::: Passage given

This is just standard C++isms.

You can get a reference to an item in a std::vector with the [] operator as you would with an array in many other languages. It does not do bounds checking, as specified in documentation. Trying to access an out of range element is undefined behavior.

Or you can use the .at() method, which will throw an exception if you go out of bounds. It is the programmer's choice.

Bounds checking is not free, same with checking for a null pointer. C++ is a performance oriented language so it gives you the choice to play it a little unsafe in the name of having full control.

I understand the idea to want the language to make it more obvious that you are doing something potentially unsafe, but it has never been the case in C or C++ that dereferencing a pointer is considered 'safe'.

You have to know what you are doing, else you might end up blowing your whole leg off [1].

[1] https://www.goodreads.com/quotes/226222-c-makes-it-easy-to-s...


I guess I don't know why you'd even want an optional if it wasn't for the safety. Without compiler-enforced null checking, I don't see why you'd want one.


C++ already has compiler-enforced null checking by virtue of not allowing non-pointer variables to be null. But sometimes we want a variable to be null and not be a pointer.

::::::
::: Record excerpts

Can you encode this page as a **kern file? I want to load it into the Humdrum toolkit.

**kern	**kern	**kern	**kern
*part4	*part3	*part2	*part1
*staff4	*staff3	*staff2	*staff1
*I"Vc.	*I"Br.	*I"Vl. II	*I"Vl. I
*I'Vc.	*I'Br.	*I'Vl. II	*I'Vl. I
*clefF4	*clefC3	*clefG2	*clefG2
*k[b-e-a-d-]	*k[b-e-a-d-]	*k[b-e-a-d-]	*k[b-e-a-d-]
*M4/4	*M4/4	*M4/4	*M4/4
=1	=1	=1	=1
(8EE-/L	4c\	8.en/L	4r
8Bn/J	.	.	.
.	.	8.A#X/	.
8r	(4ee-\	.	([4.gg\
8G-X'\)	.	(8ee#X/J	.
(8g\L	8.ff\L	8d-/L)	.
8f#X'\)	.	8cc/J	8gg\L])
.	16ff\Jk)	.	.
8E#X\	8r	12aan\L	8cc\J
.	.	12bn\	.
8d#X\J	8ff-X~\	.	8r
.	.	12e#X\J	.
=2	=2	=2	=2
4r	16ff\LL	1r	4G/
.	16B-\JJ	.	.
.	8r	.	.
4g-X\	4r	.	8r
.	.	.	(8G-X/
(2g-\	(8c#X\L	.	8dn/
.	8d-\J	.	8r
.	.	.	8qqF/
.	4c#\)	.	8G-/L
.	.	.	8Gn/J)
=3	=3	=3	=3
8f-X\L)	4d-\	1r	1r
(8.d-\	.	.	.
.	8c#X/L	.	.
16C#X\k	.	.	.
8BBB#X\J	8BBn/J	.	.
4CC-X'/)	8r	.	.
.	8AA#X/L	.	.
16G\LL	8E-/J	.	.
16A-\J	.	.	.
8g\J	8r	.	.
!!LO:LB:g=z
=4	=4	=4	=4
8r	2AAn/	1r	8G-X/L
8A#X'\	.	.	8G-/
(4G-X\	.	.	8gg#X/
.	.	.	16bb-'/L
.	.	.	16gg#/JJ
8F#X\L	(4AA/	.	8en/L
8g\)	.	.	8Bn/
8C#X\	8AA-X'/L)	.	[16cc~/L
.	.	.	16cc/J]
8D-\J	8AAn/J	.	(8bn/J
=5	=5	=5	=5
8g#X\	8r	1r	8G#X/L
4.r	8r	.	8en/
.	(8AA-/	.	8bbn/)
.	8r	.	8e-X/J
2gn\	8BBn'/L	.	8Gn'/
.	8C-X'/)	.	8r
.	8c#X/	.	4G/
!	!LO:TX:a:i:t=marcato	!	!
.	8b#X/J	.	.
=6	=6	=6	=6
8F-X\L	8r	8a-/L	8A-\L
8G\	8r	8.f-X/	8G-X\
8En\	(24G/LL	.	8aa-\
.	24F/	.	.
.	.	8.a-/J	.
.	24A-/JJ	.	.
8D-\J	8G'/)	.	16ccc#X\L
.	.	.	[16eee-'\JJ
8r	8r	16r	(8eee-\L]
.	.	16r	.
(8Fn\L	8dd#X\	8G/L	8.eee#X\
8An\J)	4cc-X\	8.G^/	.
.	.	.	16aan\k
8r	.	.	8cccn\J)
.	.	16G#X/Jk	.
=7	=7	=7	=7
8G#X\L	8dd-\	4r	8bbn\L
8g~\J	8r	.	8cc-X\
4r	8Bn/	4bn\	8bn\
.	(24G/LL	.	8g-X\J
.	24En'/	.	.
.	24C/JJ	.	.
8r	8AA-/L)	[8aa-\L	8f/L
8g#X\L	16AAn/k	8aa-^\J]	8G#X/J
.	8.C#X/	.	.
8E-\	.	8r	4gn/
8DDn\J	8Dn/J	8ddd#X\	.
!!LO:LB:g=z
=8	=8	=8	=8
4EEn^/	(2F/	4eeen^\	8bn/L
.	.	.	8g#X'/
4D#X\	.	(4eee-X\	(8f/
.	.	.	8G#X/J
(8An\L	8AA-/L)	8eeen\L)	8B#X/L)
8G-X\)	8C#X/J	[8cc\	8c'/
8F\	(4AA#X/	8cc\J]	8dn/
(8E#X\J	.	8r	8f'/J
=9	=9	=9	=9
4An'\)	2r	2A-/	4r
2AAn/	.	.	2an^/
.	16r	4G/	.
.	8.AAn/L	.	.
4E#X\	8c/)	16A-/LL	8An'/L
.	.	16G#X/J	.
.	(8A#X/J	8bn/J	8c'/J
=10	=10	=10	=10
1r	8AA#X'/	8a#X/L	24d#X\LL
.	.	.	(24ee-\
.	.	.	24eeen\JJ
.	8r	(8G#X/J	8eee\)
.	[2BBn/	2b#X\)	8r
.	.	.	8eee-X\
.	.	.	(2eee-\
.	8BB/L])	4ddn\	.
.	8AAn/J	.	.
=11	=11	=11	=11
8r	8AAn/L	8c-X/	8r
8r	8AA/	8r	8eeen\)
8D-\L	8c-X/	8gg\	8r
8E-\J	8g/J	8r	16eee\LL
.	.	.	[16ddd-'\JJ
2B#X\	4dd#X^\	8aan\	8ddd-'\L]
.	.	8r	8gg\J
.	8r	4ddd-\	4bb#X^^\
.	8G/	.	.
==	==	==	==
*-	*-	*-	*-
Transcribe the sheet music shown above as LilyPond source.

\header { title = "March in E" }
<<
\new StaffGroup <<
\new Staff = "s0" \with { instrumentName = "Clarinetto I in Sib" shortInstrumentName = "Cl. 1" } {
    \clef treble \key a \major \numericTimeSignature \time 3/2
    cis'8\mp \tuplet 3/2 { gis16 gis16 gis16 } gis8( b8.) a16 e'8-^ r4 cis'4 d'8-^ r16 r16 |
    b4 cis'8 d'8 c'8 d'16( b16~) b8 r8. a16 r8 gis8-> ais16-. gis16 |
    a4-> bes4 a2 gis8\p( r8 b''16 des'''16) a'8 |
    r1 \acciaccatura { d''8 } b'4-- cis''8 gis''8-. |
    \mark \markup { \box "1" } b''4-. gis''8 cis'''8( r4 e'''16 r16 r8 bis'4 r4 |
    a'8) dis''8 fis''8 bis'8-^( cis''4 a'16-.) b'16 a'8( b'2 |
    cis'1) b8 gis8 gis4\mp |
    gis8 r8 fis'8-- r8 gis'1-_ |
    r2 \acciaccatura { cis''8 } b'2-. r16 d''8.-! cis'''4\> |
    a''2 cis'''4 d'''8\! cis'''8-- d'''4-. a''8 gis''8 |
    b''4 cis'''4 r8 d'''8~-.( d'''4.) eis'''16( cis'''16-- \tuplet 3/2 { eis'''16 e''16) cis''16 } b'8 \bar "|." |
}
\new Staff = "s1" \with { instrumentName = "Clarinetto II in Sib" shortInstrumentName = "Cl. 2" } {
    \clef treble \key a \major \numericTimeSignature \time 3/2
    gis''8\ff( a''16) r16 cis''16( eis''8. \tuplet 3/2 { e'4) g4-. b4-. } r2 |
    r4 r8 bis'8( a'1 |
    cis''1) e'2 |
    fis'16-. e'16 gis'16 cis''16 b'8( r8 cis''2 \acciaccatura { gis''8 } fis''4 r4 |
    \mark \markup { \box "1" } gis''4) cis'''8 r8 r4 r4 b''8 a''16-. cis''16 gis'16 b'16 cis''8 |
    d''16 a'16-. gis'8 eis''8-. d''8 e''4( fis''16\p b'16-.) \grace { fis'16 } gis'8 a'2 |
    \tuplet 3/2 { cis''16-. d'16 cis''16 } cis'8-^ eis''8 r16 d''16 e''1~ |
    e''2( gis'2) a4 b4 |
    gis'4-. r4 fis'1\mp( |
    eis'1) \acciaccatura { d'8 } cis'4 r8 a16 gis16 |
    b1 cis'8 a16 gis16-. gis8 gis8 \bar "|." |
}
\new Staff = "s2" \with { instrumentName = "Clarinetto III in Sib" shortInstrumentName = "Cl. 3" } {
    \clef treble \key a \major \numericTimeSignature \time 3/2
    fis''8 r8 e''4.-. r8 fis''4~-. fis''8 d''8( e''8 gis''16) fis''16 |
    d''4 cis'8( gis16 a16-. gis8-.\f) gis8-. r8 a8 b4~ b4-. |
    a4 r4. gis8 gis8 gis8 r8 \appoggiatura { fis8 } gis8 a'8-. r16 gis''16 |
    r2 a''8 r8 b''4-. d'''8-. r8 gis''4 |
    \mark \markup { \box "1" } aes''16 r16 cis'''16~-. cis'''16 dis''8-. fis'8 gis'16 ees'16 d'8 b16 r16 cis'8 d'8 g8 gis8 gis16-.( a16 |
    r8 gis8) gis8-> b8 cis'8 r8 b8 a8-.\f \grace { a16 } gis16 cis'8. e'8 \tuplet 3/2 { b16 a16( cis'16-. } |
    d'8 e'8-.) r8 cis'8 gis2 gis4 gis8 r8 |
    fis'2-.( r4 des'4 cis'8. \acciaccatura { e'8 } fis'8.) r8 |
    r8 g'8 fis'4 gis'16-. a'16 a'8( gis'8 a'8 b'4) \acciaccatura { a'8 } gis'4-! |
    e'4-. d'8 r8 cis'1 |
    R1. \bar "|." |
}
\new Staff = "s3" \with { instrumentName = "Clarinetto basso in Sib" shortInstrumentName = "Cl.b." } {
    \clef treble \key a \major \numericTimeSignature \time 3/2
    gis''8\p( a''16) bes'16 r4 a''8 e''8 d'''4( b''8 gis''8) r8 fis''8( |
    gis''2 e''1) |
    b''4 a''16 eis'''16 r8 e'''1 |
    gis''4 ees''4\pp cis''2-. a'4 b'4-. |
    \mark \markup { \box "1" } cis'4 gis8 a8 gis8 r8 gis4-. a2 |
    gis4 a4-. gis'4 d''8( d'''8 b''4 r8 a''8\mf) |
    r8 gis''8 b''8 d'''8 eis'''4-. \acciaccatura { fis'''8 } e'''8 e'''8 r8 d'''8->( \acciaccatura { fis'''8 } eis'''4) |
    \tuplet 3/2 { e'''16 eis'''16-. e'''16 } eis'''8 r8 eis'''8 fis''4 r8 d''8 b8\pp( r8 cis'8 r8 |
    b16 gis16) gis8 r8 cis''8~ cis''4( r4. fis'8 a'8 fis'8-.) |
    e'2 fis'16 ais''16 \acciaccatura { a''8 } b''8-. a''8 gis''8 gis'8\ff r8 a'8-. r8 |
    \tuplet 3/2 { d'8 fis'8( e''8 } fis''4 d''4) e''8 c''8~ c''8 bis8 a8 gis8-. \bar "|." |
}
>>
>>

::::::

• **Instructions**:
1. List every kind of checking that the C++ discussion names.
2. Write the next part of the C++ discussion, starting after its final sentence.

• **Answer set**:
1.
- Bounds checking
- Checking for a null pointer
- Compiler-enforced null checking

2.
Consider:

    struct stuff {
        int required_value;
        int optional_value;
    }
What would you do if you had no value for optional_value? Probably use 0 or -1 but that can be problematic, and not even an option if optional_value is not a primitive type.

You could use int* optional_value instead and just assign NULL, but then you have to malloc/new and make sure to free/delete later.

You could use std::unique_ptr to handle memory management but you are still invoking dynamic memory.

std::optional allows you to have nullable variables without using pointers, even when hidden behind the scenes.

You could ask, what is the point of optional if you don't want to check if it is null? Well...I guess it's the same as no bounds checking, sometimes the programmer just knows. Most of the time, hopefully, a check will be done at some point, and subsequent accesses can skip the check.


So I guess C++'s optional type is for a completely different purpose from other languages, which is why I think I was confused.


As much as I dislike most of "modern C++", the one thing they have consistently kept intact is that all the safety guarantees, at least insofar as they have performance implications, are optional. That's how it should be, by design.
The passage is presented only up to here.